Trecho selecionado:
+ + + + +

Enquanto Moisés exige uma obediência cega, e não faz qualquer referência ao entendimento, Jesus não prescinde de todo o nosso entendimento, ou pensamento, ou reflexão, ou meditação, como se queira traduzir, e faz uma referência ao amor pelo próximo que não pode ser ignorado. O amor a Deus, não pode ser dissociado do amor ao próximo.

Mas mais do que palavras, temos o exemplo do nosso Mestre.

 

 

7 – O Deus em que acredito

 

Não basta dizer que se acredita em Deus. Tenho medo dessa afirmação, sem saber a que deus se referem, e o que entendem por Deus.

Creio no Deus supremo, que está para além da compreensão humana, creio num ser que é a origem de todo o Universo.

A mentalidade fanática, fundamentalista, tem sempre a preocupação de reduzir o Deus supremo, para o encaixar na sua teologia ou na sua organização.

+ + + + +

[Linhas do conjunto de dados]
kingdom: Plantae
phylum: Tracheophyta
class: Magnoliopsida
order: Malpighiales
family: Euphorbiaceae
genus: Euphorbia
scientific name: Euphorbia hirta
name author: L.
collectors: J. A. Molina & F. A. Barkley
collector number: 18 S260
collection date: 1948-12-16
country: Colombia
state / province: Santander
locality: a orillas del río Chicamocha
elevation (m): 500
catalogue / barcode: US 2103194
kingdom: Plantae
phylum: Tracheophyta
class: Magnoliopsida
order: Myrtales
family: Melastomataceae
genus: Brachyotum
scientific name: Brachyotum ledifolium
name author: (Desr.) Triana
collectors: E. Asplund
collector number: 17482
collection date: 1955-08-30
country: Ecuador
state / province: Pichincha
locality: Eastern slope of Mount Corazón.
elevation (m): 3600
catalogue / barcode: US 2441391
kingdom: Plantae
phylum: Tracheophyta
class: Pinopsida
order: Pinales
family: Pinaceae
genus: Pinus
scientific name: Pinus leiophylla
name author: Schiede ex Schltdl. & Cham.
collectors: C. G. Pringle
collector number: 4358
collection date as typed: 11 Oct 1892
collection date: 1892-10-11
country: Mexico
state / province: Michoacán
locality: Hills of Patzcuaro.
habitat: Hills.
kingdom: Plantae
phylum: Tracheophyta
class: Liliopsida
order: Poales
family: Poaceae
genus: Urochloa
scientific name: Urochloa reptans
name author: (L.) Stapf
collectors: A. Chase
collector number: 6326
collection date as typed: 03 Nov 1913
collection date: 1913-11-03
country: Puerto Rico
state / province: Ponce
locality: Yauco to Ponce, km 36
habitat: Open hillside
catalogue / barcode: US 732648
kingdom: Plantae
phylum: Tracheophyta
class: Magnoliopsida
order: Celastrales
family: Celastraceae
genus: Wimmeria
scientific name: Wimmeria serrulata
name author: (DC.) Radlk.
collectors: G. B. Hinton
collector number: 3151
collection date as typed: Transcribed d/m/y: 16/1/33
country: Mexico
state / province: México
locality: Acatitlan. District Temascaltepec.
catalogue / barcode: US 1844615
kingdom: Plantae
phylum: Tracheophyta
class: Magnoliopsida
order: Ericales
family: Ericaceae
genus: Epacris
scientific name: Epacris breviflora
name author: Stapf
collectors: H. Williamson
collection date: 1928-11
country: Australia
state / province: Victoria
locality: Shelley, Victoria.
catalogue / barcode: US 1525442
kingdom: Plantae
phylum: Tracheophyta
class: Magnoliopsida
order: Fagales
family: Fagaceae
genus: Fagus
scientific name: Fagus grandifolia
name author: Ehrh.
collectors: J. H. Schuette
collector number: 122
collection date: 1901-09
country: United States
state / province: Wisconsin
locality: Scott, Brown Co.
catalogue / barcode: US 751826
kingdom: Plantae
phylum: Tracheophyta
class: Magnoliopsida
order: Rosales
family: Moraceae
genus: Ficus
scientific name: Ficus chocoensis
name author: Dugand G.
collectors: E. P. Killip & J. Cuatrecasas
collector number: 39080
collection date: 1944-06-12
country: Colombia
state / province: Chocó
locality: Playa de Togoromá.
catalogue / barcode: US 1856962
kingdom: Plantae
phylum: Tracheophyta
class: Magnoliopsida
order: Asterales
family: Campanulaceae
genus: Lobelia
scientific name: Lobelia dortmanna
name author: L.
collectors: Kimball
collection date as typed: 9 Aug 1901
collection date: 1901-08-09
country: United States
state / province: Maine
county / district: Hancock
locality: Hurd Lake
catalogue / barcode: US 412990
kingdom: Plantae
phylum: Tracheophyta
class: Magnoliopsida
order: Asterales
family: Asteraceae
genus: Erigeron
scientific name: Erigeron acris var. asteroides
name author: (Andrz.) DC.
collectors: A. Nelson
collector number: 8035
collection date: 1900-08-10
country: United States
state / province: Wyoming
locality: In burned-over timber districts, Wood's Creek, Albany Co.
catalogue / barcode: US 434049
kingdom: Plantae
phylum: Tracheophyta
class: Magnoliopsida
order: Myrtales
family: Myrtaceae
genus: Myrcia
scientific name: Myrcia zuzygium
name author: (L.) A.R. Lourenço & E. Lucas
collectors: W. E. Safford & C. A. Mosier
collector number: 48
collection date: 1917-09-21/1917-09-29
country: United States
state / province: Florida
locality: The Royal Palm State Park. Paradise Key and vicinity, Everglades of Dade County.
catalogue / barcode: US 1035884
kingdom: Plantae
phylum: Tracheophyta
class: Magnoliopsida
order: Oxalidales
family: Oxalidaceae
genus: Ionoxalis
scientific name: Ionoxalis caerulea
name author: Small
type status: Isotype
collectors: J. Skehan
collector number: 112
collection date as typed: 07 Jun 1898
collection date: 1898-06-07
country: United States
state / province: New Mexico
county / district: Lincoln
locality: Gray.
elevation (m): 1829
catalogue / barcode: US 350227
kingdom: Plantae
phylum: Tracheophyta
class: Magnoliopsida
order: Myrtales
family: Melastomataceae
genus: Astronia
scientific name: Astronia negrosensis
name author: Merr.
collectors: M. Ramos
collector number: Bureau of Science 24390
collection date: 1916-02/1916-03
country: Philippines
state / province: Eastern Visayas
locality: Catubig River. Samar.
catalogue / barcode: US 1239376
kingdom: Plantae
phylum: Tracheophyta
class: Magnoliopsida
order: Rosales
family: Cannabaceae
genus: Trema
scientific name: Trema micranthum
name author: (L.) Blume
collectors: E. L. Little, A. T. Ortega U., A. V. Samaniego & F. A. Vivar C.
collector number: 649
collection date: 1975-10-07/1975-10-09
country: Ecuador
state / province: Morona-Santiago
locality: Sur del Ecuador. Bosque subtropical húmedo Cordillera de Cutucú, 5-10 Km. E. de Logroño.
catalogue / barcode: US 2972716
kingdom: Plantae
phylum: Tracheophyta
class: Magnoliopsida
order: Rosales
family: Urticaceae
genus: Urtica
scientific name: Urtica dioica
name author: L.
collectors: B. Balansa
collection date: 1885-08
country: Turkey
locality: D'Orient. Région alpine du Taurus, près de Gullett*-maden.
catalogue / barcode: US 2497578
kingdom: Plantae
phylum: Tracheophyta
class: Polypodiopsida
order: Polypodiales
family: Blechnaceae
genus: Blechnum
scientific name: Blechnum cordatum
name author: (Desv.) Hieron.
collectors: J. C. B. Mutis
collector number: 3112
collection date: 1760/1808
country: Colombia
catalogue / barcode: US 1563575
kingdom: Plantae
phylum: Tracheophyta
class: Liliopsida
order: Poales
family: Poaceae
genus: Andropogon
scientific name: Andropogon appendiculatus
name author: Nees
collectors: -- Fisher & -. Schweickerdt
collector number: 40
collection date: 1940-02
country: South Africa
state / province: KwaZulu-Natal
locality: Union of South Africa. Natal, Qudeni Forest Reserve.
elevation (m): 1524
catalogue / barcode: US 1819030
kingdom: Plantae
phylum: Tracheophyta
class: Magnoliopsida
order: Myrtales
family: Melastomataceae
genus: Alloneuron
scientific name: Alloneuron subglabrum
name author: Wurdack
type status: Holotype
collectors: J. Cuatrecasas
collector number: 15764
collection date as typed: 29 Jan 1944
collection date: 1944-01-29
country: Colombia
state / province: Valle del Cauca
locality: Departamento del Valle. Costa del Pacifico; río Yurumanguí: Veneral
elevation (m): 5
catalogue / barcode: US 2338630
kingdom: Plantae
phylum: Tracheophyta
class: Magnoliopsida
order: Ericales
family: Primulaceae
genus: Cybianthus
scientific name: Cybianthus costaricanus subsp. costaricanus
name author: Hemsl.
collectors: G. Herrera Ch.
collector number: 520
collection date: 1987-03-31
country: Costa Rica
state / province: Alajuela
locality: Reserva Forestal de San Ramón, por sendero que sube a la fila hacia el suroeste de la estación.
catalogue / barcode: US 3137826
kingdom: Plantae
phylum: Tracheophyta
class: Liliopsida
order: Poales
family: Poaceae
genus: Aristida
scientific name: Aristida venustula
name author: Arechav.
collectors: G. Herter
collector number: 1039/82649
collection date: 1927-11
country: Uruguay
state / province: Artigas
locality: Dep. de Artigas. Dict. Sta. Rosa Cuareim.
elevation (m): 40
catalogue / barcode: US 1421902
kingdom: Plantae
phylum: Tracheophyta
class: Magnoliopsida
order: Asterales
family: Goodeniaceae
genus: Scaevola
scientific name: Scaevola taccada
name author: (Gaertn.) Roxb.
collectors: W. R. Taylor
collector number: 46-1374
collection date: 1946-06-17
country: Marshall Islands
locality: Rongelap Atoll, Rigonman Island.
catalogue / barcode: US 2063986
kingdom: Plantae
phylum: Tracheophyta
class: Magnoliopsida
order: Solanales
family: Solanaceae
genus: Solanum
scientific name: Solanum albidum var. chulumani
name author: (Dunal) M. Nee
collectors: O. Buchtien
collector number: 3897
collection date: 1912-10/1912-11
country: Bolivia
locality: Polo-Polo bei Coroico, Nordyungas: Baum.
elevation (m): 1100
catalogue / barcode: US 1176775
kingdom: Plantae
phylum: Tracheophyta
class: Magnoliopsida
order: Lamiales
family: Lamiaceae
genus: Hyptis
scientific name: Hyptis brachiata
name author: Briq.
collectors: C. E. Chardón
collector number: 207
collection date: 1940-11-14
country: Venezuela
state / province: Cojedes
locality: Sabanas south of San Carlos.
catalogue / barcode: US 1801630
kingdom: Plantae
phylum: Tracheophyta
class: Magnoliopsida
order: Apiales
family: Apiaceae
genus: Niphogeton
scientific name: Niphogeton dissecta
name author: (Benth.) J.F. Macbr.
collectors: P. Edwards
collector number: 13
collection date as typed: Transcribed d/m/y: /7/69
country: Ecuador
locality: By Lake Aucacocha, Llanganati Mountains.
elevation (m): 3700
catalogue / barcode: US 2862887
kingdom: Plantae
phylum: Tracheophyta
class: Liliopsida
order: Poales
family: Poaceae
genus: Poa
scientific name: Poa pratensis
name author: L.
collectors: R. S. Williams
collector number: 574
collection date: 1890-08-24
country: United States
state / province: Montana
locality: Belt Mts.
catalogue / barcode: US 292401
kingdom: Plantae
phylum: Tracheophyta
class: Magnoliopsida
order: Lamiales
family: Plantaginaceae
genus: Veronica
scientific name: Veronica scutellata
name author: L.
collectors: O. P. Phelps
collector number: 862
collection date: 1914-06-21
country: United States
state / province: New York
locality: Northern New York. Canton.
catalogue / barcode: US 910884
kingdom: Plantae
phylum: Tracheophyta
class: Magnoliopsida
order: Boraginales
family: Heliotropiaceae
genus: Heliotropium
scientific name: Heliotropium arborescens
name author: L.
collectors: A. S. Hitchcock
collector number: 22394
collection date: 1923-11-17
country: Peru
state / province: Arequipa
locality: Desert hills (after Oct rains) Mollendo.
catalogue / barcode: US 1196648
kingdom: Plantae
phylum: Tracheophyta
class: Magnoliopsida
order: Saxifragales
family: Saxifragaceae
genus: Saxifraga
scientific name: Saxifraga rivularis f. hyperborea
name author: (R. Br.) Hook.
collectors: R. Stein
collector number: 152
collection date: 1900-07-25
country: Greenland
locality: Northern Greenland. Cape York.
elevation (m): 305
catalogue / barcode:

+ + + + +

Tarefas:
• A. Diga se cada afirmação abaixo concorda com o trecho selecionado, respondendo sim ou não e citando as palavras do trecho que decidem a questão. (i) Moisés faz referência ao entendimento. (ii) O amor a Deus não pode ser separado do amor ao próximo. (iii) A mentalidade fanática procura ampliar a ideia do Deus supremo.
• B. Copie dos registros as linhas entre a que contém "locality: Sabanas south of San Carlos." e a que contém "collection date as typed: Transcribed d/m/y: /7/69", inclusive.

Respostas:
• A.
(i) Não: "Enquanto Moisés exige uma obediência cega, e não faz qualquer referência ao entendimento".
(ii) Sim: "O amor a Deus, não pode ser dissociado do amor ao próximo."
(iii) Não: "tem sempre a preocupação de reduzir o Deus supremo".

• B.
locality: Sabanas south of San Carlos.
catalogue / barcode: US 1801630
kingdom: Plantae
phylum: Tracheophyta
class: Magnoliopsida
order: Apiales
family: Apiaceae
genus: Niphogeton
scientific name: Niphogeton dissecta
name author: (Benth.) J.F. Macbr.
collectors: P. Edwards
collector number: 13
collection date as typed: Transcribed d/m/y: /7/69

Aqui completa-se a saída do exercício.